Segundo Makanju, Altman há muito sustenta a visão de que é melhor se envolver com os reguladores logo no início.
Ele surpreendeu alguns legisladores com sua franqueza sobre os riscos da IA. Em reunião com o deputado Ted Lieu, democrata da Califórnia, nos escritórios da OpenAI em San Francisco em março, Altman disse que a IA poderia ter um efeito devastador no trabalho, reduzindo a semana de trabalho de cinco dias para um. "Ele é muito direto", comentou Lieu, que é formado em ciência da computação.
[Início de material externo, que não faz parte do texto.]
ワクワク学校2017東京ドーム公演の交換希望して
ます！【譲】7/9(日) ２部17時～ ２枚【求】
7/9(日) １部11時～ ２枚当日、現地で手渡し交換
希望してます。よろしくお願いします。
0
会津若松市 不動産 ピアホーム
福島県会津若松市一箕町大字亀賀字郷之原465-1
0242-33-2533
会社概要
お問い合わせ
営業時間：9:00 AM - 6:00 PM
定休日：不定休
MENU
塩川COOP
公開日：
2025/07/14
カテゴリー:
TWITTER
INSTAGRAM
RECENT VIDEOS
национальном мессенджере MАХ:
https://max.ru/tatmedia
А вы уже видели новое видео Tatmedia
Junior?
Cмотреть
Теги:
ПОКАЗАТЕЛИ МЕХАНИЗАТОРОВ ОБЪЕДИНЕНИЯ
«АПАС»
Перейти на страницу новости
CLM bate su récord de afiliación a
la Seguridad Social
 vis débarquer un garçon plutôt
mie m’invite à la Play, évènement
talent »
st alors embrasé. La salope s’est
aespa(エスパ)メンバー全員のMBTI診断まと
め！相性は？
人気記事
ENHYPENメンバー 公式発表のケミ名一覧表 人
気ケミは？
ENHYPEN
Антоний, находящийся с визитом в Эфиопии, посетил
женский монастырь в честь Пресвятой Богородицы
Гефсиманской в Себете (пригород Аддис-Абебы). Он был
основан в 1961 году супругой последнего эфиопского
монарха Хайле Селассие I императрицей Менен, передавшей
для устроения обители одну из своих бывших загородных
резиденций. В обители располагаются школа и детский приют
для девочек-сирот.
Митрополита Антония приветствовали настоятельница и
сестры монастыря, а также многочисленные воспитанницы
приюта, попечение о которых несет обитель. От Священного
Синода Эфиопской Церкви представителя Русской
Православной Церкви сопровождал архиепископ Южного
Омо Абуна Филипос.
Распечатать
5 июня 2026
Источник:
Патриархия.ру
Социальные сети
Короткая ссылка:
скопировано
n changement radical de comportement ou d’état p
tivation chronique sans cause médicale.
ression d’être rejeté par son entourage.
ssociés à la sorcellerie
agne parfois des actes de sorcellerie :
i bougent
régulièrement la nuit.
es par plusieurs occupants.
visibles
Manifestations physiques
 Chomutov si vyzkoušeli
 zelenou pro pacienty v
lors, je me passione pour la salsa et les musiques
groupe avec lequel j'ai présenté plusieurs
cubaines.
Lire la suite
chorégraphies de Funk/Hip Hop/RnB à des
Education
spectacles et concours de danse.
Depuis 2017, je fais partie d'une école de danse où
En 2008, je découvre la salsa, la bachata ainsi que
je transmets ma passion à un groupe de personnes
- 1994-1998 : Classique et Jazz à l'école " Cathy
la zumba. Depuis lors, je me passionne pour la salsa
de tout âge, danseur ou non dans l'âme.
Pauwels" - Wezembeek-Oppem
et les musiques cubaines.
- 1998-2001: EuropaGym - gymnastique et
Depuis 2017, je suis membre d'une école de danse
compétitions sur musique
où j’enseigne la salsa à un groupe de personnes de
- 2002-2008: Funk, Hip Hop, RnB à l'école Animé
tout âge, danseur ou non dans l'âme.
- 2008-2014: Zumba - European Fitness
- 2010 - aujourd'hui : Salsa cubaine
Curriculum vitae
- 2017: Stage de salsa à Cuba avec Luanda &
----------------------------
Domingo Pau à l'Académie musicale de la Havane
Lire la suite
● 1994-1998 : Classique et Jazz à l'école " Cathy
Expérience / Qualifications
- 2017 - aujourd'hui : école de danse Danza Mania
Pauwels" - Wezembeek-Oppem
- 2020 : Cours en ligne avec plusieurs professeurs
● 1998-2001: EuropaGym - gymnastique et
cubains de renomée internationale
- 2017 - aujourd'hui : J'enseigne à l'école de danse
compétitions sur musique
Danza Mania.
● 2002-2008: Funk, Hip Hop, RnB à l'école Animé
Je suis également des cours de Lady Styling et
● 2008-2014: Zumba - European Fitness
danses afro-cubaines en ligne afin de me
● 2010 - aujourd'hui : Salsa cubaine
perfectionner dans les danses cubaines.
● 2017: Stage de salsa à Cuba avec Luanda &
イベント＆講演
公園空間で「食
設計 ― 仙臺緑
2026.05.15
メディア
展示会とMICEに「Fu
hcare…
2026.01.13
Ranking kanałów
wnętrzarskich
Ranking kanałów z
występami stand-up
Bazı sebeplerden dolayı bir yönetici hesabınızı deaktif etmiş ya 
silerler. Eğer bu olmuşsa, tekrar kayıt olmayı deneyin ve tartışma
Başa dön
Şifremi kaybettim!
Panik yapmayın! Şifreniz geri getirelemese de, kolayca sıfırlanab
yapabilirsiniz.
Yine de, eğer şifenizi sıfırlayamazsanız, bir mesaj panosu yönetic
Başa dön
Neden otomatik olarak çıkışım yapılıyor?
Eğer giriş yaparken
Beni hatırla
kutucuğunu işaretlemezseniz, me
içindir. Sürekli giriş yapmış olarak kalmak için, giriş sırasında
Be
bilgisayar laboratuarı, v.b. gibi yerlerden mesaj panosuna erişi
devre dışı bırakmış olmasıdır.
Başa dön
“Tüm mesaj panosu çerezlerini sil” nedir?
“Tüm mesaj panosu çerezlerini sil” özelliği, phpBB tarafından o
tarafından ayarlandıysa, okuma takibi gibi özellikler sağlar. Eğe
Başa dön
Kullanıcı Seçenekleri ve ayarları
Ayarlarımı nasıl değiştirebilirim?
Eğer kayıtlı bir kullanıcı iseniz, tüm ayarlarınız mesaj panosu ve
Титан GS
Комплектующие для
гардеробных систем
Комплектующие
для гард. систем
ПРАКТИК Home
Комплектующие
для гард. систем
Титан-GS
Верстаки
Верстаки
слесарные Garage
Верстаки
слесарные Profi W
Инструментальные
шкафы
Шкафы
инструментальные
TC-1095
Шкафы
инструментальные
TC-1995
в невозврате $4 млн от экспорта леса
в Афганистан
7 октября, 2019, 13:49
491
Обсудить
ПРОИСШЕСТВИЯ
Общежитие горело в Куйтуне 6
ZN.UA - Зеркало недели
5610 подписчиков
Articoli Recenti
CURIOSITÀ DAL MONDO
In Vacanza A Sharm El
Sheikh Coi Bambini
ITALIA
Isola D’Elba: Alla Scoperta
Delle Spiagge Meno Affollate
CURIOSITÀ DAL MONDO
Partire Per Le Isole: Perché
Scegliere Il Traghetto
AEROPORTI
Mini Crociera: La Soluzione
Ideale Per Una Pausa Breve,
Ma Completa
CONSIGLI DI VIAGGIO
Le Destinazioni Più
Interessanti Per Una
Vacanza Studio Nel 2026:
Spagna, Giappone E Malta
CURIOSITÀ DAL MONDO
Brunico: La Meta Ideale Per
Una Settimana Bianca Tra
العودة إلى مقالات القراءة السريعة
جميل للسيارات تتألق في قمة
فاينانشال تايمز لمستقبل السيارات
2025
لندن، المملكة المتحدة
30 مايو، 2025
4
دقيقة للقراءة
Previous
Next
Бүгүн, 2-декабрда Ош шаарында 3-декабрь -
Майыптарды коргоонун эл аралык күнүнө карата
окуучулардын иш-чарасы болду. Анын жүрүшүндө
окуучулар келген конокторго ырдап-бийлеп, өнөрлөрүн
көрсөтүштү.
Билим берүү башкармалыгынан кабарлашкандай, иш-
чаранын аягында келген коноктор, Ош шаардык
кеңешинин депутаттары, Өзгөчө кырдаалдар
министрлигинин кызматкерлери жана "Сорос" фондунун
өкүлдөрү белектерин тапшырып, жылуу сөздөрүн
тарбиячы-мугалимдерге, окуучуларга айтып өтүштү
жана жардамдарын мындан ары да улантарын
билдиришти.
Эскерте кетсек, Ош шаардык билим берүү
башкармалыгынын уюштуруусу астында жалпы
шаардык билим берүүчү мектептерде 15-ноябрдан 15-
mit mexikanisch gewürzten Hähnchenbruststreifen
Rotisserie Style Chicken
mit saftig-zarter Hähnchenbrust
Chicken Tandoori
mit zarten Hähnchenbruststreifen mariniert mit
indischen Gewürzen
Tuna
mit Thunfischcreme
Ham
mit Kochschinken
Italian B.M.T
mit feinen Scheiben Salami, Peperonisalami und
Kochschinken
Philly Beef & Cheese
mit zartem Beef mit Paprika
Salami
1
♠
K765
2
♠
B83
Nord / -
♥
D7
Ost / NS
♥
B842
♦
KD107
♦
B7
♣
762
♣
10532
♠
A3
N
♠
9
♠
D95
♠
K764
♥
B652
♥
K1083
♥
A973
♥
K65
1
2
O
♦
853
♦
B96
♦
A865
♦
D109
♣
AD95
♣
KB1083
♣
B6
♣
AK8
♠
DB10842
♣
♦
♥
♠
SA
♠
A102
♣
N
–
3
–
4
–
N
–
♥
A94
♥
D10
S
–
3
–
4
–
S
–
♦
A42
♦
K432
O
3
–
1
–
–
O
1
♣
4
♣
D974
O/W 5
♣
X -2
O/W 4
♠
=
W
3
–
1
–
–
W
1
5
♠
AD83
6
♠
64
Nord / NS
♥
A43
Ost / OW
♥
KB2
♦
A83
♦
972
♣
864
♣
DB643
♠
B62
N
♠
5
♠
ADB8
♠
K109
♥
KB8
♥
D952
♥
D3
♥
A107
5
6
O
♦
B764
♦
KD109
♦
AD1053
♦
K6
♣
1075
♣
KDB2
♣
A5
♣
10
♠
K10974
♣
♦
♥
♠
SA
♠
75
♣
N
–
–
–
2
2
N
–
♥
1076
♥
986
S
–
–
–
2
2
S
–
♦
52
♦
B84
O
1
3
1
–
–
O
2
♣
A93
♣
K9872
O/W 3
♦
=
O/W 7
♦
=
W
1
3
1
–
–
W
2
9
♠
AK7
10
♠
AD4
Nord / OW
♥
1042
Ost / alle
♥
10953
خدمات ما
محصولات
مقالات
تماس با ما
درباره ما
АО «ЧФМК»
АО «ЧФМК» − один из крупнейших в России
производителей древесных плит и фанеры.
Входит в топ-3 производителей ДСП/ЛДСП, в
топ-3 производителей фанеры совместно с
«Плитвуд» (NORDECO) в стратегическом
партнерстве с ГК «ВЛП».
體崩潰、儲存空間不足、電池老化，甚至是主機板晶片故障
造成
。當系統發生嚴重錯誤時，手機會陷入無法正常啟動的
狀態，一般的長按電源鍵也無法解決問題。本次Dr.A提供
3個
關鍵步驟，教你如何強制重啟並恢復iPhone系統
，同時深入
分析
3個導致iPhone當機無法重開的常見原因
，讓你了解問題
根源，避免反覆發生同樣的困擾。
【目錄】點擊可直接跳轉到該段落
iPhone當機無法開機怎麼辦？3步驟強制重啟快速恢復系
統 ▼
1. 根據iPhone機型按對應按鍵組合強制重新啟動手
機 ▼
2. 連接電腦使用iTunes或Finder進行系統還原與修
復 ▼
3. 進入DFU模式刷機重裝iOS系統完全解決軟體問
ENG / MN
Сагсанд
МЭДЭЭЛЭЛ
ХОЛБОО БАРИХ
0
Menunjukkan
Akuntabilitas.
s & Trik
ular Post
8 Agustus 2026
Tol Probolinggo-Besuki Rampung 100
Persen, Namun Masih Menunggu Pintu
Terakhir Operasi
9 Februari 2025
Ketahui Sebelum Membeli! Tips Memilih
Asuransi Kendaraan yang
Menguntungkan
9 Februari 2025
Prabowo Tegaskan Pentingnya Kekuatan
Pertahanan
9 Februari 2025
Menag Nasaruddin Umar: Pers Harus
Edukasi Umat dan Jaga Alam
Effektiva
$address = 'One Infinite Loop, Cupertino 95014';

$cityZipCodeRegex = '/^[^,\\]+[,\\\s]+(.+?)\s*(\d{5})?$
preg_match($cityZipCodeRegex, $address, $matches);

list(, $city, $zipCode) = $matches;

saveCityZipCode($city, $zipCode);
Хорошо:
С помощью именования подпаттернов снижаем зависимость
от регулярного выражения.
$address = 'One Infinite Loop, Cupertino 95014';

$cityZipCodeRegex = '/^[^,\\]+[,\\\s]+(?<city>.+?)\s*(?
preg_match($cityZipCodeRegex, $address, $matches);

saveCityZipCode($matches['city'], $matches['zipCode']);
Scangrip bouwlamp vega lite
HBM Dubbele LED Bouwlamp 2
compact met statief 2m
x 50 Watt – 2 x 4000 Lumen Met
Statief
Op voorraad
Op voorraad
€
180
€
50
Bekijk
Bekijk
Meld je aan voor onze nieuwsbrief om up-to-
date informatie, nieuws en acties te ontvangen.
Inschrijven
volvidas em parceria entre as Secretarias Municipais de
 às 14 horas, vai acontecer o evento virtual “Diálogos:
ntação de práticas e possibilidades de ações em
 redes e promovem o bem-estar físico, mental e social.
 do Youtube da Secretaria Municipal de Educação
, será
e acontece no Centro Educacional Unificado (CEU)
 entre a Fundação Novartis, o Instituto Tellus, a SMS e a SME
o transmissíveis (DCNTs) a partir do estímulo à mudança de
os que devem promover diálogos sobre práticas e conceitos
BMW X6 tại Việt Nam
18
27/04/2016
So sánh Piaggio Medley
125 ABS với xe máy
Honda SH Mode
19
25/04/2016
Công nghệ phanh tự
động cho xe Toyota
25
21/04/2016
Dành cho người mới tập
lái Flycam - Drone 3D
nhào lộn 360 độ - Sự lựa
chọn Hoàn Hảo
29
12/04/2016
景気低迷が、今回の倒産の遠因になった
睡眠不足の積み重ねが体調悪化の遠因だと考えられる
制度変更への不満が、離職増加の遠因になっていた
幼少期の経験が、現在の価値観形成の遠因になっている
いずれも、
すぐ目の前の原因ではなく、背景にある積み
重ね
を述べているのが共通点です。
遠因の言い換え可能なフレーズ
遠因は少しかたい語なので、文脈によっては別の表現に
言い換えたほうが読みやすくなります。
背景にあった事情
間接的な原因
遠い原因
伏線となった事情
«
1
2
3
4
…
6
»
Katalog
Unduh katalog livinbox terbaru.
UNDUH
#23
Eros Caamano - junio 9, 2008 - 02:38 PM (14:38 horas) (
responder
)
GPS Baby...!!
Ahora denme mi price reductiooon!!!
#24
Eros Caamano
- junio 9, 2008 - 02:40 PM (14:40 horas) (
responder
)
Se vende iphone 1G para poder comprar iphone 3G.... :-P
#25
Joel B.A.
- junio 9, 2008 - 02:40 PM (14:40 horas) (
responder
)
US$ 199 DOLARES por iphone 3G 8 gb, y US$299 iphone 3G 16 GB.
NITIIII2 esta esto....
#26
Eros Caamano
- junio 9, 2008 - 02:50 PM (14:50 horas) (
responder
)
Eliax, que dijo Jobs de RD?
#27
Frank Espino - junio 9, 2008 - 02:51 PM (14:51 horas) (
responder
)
Altman voltou a visitar Washington no início de maio para uma reunião na Casa Branca com Harris e os CEOs da Microsoft, do Google e da startup de IA Anthropic. Durante a viagem, também discutiu ideias regulatórias e preocupações com o desenvolvimento da IA na China com o senador Chuck Schumer, democrata de Nova York.
Em meados de maio, Altman retornou para uma maratona de dois dias de encontros públicos e privados com legisladores, começando com um jantar oferecido por Lieu e o deputado Mike Johnson, republicano da Louisiana, com 60 membros da Câmara no Capitólio. Em um bufê de frango assado, batata e salada, captou a atenção dos presentes durante duas horas e meia, mostrando o ChatGPT e respondendo a perguntas.
Na manhã seguinte, deu seu testemunho na audiência do Senado sobre os riscos da IA. Apresentou uma lista de ideias regulatórias e apoiou propostas de legisladores, incluindo a ideia de Blumenthal de rótulos de risco para o consumidor em ferramentas de IA, semelhantes a rótulos nutricionais de alimentos.
Alguns pesquisadores e concorrentes disseram que a OpenAI exerce influência excessiva nos debates sobre as regulamentações de IA. Marietje Schaake, pesquisadora do Instituto de Inteligência Artificial Centrada no Ser Humano, da Universidade Stanford, e ex-membro do Parlamento Europeu, frisou que as propostas de Altman sobre licenciamento e testes podem beneficiar empresas de IA mais estabelecidas como a dele: "Ele não é só um especialista – é uma parte interessada."